Il y a lieu de condamner in solidum Madame [A] [U] épouse [K], Monsieur [O] [R] et Madame [S] [Z] épouse [R] à verser à la société anonyme BANQUE POPULAIRE MEDITERRANEE la somme de 2000 € au titre de l’article 700 du code de procédure civile.
Sur l’exécution provisoire :
L’article 514 du code de procédure civile dispose que « les décisions de première instance sont de droit exécutoires à titre provisoire à moins que la loi ou la décision rendue n’en dispose autrement. »

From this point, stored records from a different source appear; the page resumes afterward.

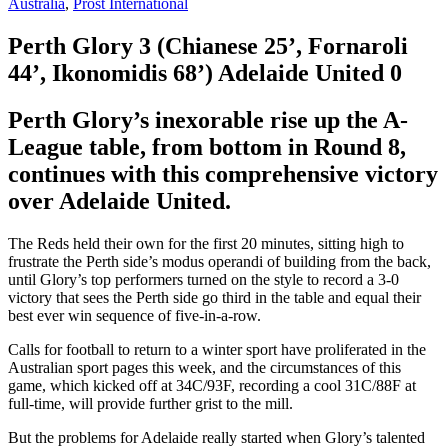
Australia
,
Prost International
Perth Glory 3
(Chianese 25’, Fornaroli
44’, Ikonomidis 68’)
Adelaide United 0
Perth Glory’s inexorable rise up the A-
League table, from bottom in Round 8,
continues with this comprehensive victory
over Adelaide United.
The Reds held their own for the first 20 minutes, sitting high to
frustrate the Perth side’s modus operandi of building from the back,
until Glory’s top performers turned on the style to record a 3-0
victory that sees the Perth side go third in the table and equal their
best ever win sequence of five-in-a-row.
Calls for football to return to a winter sport have proliferated in the
Australian sport pages this week, and the circumstances of this
game, which kicked off at 34C/93F, recording a cool 31C/88F at
full-time, will provide further grist to the mill.
But the problems for Adelaide really started when Glory’s talented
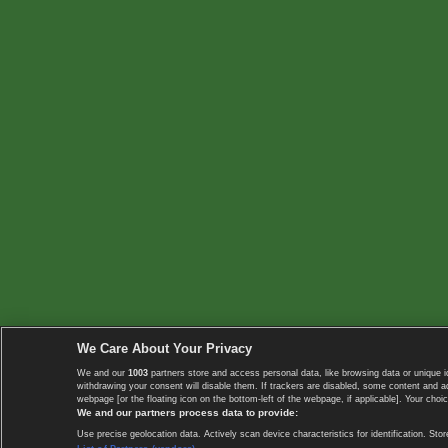
We Care About Your Privacy
We and our
1003
partners store and access personal data, like browsing data or unique i
withdrawing your consent will disable them. If trackers are disabled, some content and 
webpage [or the floating icon on the bottom-left of the webpage, if applicable]. Your choic
We and our partners process data to provide:
Use precise geolocation data. Actively scan device characteristics for identification. 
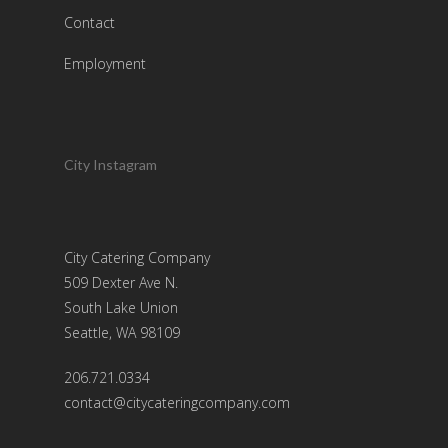
Contact
Employment
City Instagram
City Catering Company
509 Dexter Ave N.
South Lake Union
Seattle, WA 98109
206.721.0334
contact@citycateringcompany.com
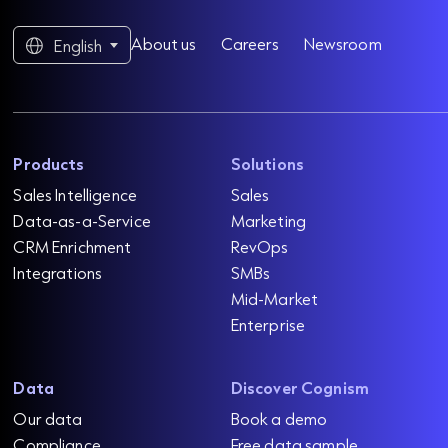
About us
Careers
Newsroom
English
Products
Solutions
Sales Intelligence
Sales
Data-as-a-Service
Marketing
CRM Enrichment
RevOps
Integrations
SMBs
Mid-Market
Enterprise
Data
Discover Cognism
Our data
Book a demo
Compliance
Free data sample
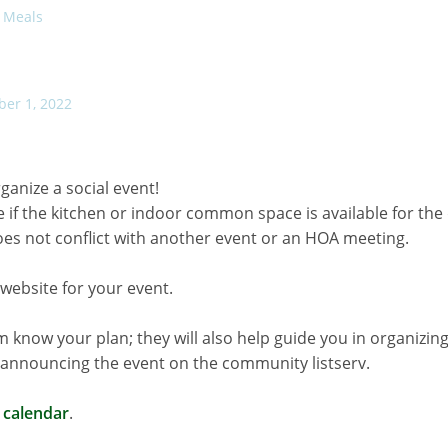
Meals
ber 1, 2022
ganize a social event!
e if the kitchen or indoor common space is available for the
does not conflict with another event or an HOA meeting.
website for your event.
 know your plan; they will also help guide you in organizin
e announcing the event on the community listserv.
 calendar
.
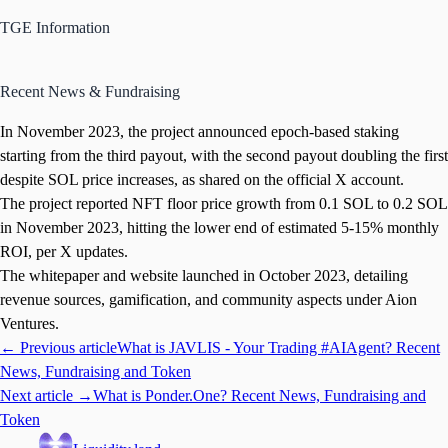
TGE Information
Recent News & Fundraising
In November 2023, the project announced epoch-based staking
starting from the third payout, with the second payout doubling the first
despite SOL price increases, as shared on the official X account.
The project reported NFT floor price growth from 0.1 SOL to 0.2 SOL
in November 2023, hitting the lower end of estimated 5-15% monthly
ROI, per X updates.
The whitepaper and website launched in October 2023, detailing
revenue sources, gamification, and community aspects under Aion
Ventures.
← Previous article
What is JAVLIS - Your Trading #AIAgent? Recent
News, Fundraising and Token
Next article →
What is Ponder.One? Recent News, Fundraising and
Token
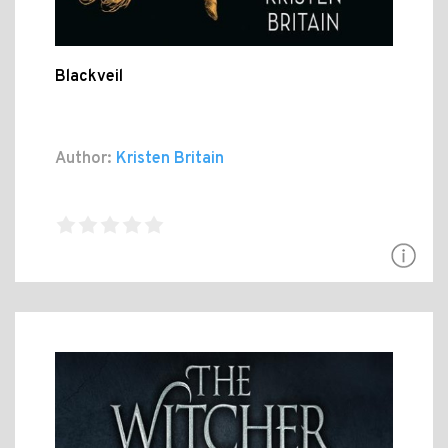
Blackveil
Author:
Kristen Britain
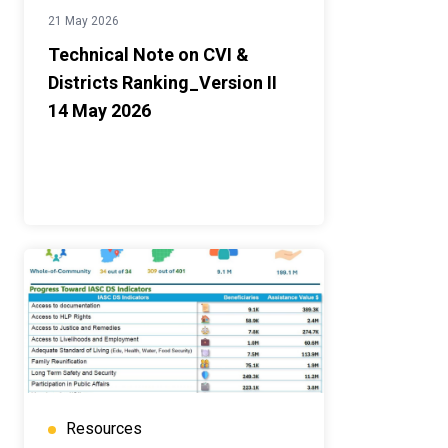
21 May 2026
Technical Note on CVI &
Districts Ranking_Version II
14 May 2026
Resources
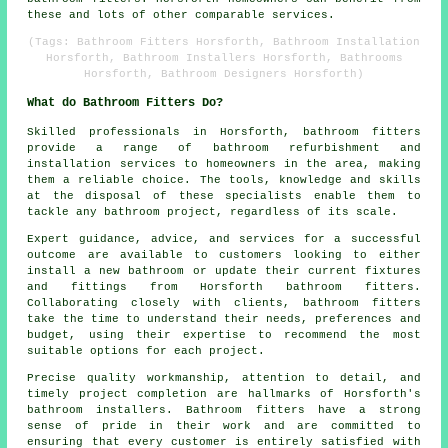
these and lots of other comparable services.
(Tags: Bathroom Fitters Horsforth, Bathroom Installation
Horsforth, Bathroom Installers Horsforth, Bathrooms
Horsforth, Bathroom Designers Horsforth)
What do Bathroom Fitters Do?
Skilled professionals in Horsforth, bathroom fitters
provide a range of bathroom refurbishment and
installation services to homeowners in the area, making
them a reliable choice. The tools, knowledge and skills
at the disposal of these specialists enable them to
tackle any bathroom project, regardless of its scale.
Expert guidance, advice, and services for a successful
outcome are available to customers looking to either
install a new bathroom or update their current fixtures
and fittings from Horsforth bathroom fitters.
Collaborating closely with clients, bathroom fitters
take the time to understand their needs, preferences and
budget, using their expertise to recommend the most
suitable options for each project.
Precise quality workmanship, attention to detail, and
timely project completion are hallmarks of Horsforth's
bathroom installers. Bathroom fitters have a strong
sense of pride in their work and are committed to
ensuring that every customer is entirely satisfied with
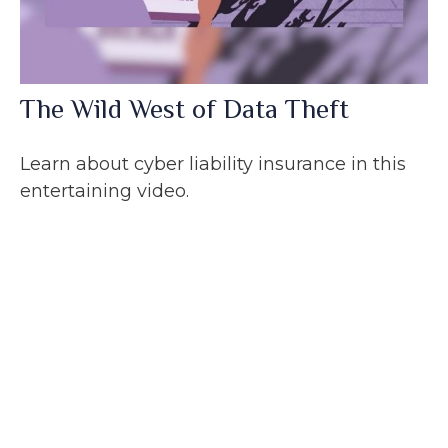
The Wild West of Data Theft
Learn about cyber liability insurance in this
entertaining video.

La présente décision est exécutoire de droit à titre provisoire.
PAR CES MOTIFS :
Le Tribunal, statuant publiquement par mise à disposition de la décision au greffe après débats en audience publique, par jugement contradictoire, rendu en premier ressort :
DEBOUTE Madame [A] [U] épouse [K], Monsieur [O] [R] et Madame [S] [Z] épouse [R] de leurs prétentions tendant à voir déclarer inopposables à leurs égards les engagements de caution souscrits au profit de la société anonyme BANQUE POPULAIRE MEDITERRANEE ;
DEBOUTE Madame [A] [U] épouse [K], Monsieur [O] [R] et Madame [S] [Z] épouse [R] de leur prétention à la somme de 108 000 € de dommages et intérêts, ainsi que de leur demande de compensation ;
PRONONCE la déchéance totale du droit aux intérêts contractuels de la société anonyme BANQUE POPULAIRE MEDITERRANEE dans ses rapports avec Madame [A] [U] épouse [K], Monsieur [O] [R] et Madame [S] [Z] épouse [R], cautions de l’emprunt principal, pour les années 2014 à 2020 ;
CONDAMNE solidairement Madame [A] [U] épouse [K], Monsieur [O] [R] et Madame [S] [Z] épouse [R] à verser à la société anonyme BANQUE POPULAIRE MEDITERRANEE la somme de 9 481,88 € au titre de leur engagement de caution ;
DIT que cette somme portera intérêts au taux conventionnel majoré de 6,7 % à compter du 1er janvier 2021 ;
DIT que les intérêts échus porteront eux-mêmes intérêts au taux légal lorsqu’ils seront dus pour une année entière ;
DEBOUTE Madame [A] [U] épouse [K], Monsieur [O] [R] et Madame [S] [Z] épouse [R] de leur demande de délais de paiement ;
CONDAMNE in solidum Madame [A] [U] épouse [K], Monsieur [O] [R] et Madame [S] [Z] épouse [R] aux entiers dépens ;
DIT que la condamnation aux dépens sera assortie du droit pour Maître Jean-Baptiste DURAND, avocat de la société anonyme BANQUE POPULAIRE MEDITERRANEE de recouvrer directement contre Madame [A] [U] épouse [K], Monsieur [O] [R] et Madame [S] [Z] épouse [R] ceux des dépens dont il a fait l’avance sans avoir reçu provision ;
CONDAMNE in solidum Madame [A] [U] épouse [K], Monsieur [O] [R] et Madame [S] [Z] épouse [R] à verser à la société anonyme BANQUE POPULAIRE MEDITERRANEE la somme de deux mille euros (2000 €) au titre de l’article 700 du code de procédure civile ;
RAPPELLE que la présente décision est exécutoire à titre provisoire ;
REJETTE les prétentions pour le surplus.
Ainsi jugé et prononcé les jour, mois et an susdits.